NFL, Police Detail Super Bowl Security, Including 4,000 Police Officers At Stadium
NFL and police officials yesterday outlined the security detail that will be in place around Super Bowl XLVIII, noting that "more than 4,000 police officers from dozens of agencies will surround MetLife Stadium" to patrol the area "on foot, by helicopter and in boats," according to Josh Dawsey of the WALL STREET JOURNAL. Officials said that they "studied previous Super Bowls and revamped procedures after the Boston Marathon bombings last April." New Jersey State Police Superintendent Rick Fuentes: "We have been over every possible contingency and what would be the ways we would address them." Officials said that the security strategy was "multipronged and began several years ago." Dawsey notes the "first noticeable signs are likely to come a week before the game, when MetLife Stadium goes into a lockdown mode, with cars and vendors being searched and X-rayed." On game day, "bomb squads, SWAT teams and others will flank the outside parking lots, and have a presence inside the stadium as well." The NFL said that it has spent about $11M on security, and other agencies "are spending their own funds, though they declined to say how much" yesterday (WALL STREET JOURNAL, 1/16).

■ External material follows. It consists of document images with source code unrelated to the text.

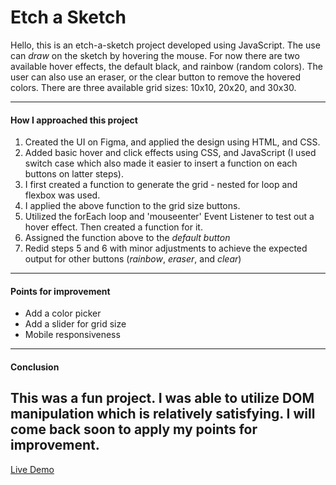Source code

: # Etch a Sketch
Hello, this is an etch-a-sketch project developed using JavaScript. The use can *draw* on the sketch by hovering the mouse. For now there are two available hover effects, the default black, and rainbow (random colors). The user can also use an eraser, or the clear button to remove the hovered colors. There are three available grid sizes: 10x10, 20x20, and 30x30.

------------
#### How I approached this project
1. Created the UI on Figma, and applied the design using HTML, and CSS.
2. Added basic hover and click effects using CSS, and JavaScript (I used switch case which also made it easier to insert a function on each buttons on latter steps).
3. I first created a function to generate the grid - nested for loop and flexbox was used.
4. I applied the above function to the grid size buttons.
5. Utilized the forEach loop and 'mouseenter' Event Listener to test out a hover effect. Then created a function for it.
6. Assigned the function above to the *default button*
7. Redid steps 5 and 6 with minor adjustments to achieve the expected output for other buttons (*rainbow*, *eraser*, and *clear*)
------------
#### Points for improvement
- Add a color picker
- Add a slider for grid size
- Mobile responsiveness
------------
#### Conclusion
This was a fun project. I was able to utilize DOM manipulation which is relatively satisfying. I will come back soon to apply my points for improvement. 
------------
[Live Demo](https://21ance.github.io/odin-etch-a-sketch/ "Live")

On Long Island, Joan Gralla reports "airport-style screening outside the stadium will greet fans" as they enter MetLife Stadium. NFL Chief Security Officer Jeffrey Miller said that fans will be "funneled through giant tents in the stadium parking lot dubbed 'Welcome Pavilions.'" Miller: "We will try to get people through fairly rapidly." Ticket holders "will undergo the same kind of screening -- pat-downs, metal detectors and X-rays -- that airports conduct." New Jersey Transit Police Chief Christopher Trucillo: "Nobody at this table has to be reminded in the shadow of the World Trade Center how important this event is to make people feel safe" (NEWSDAY, 1/16).
I'LL TAKE MANHATTAN: In N.Y., Ken Belson writes the challenges surrounding the Super Bowl this year "will extend far beyond" the game site "to the heart of Manhattan, where the NFL will turn a stretch of Broadway into Super Bowl Boulevard." Those 13 blocks, from Times Square to Herald Square, "will become an open-air football festival that one FBI official called a 'street fair on steroids.'" NYPD Counterterrorism Bureau Chief James Waters said that because Broadway "would be closed during most of the day, delivery trucks should arrive between midnight and 11 a.m. and use hand carts while the Boulevard was open." Vendors at Super Bowl Boulevard also will "have to be screened, and police departments in other cities will be contacted to see if any particularly rowdy fans have traveled to the New York area." The mix of locations "across multiple jurisdictions, and across state lines, is one reason the NFL is working with more than 100 law enforcement agencies to protect the weeklong extravaganza." Miller said compared with other Super Bowls, "There are things that are more complex than we’ve been looking at." He added, "There are a number of private events, NFL events, and we look how they fit together. It’s all a bunch of dominoes, and when you move one thing, it affects others" (N.Y. TIMES, 1/16).